** AUFGABE **
Gib aus dem Lesetext über die Skulpturenentwürfe für den Steintorplatz den Abschnitt unverändert wieder, beginnend mit "Die Jury hat" und weiter bis einschließlich "möglich gewesen wäre.".

** LESETEXT **

+---+

Die Jury hat sich entschieden. Nach dem Glitzerschwein im Finanzamt wird auf dem Steintorplatz eine weitere ironische Metallskulptur aus der Werkstatt von Michael Krenz realisiert, der diesmal auch gleich den Entwurf beisteuerte. Wie sähen eigentlich Alternativen zum offenbar beliebten SchmunzelKitschPop aus? Ein der Redaktion vorliegender abgelehnter Entwurf zeigt, was noch möglich gewesen wäre.
PORTA TRANSITORIA - eine begehbare verspiegelte Skulptur am Steintor
Der künstlerische Entwurf des Halleschen Bildhauers Simon Horn greift die namensgebende urbane Situation eines Portales auf. Dies entspricht zum einen der historisch gewachsenen Rolle des Steintorplatzes als Verkehrsknotenpunkt und Kreuzungsareal. Formal und metaphorisch wird aber auch auf die für unser Zeitalter so charakteristischen vielfältigen transitorischen Prozesse Bezug genommen.

+---+

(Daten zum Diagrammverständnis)

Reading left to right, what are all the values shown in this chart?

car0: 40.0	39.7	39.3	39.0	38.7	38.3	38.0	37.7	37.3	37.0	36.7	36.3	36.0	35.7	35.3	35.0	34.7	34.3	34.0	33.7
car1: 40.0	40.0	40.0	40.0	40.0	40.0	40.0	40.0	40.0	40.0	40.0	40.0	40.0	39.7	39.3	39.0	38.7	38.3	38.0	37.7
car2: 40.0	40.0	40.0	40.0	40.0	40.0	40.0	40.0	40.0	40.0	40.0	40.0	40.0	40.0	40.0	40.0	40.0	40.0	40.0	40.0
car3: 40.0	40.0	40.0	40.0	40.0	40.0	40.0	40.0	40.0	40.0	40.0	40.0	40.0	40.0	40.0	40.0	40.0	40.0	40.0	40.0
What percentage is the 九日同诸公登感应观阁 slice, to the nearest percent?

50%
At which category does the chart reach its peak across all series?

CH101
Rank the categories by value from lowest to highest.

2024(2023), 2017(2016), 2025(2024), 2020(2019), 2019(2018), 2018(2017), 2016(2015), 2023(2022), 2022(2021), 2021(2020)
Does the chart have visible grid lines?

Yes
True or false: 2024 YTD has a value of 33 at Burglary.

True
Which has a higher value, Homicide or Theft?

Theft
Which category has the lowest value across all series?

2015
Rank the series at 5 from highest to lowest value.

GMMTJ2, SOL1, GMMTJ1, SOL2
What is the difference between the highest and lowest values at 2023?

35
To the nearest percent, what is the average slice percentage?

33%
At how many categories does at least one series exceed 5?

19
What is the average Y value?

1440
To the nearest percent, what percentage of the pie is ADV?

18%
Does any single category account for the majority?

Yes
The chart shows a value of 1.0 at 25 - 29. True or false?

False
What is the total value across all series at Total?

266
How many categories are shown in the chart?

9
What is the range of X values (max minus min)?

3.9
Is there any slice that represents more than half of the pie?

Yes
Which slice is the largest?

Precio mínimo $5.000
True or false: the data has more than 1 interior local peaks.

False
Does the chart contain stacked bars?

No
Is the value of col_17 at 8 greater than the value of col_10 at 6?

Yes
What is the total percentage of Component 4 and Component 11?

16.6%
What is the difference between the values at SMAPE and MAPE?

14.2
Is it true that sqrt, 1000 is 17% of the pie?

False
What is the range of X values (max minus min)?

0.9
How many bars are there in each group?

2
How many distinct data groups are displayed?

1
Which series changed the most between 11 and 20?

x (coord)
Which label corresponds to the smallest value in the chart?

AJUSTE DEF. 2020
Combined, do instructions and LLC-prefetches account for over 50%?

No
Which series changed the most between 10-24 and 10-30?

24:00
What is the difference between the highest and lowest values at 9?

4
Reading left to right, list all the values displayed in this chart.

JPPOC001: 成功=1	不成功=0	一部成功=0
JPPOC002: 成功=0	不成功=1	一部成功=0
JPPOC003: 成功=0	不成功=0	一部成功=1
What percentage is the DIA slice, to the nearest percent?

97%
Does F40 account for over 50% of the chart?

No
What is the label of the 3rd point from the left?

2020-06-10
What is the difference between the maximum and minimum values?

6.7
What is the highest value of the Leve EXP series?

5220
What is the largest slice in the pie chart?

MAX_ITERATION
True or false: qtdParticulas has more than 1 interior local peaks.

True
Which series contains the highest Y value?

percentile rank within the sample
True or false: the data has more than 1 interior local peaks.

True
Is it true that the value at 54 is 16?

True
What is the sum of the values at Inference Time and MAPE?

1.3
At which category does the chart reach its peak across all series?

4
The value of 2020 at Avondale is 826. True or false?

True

+---+

** LÖSUNG SIEHE UNTEN **
Die Jury hat sich entschieden. Nach dem Glitzerschwein im Finanzamt wird auf dem Steintorplatz eine weitere ironische Metallskulptur aus der Werkstatt von Michael Krenz realisiert, der diesmal auch gleich den Entwurf beisteuerte. Wie sähen eigentlich Alternativen zum offenbar beliebten SchmunzelKitschPop aus? Ein der Redaktion vorliegender abgelehnter Entwurf zeigt, was noch möglich gewesen wäre.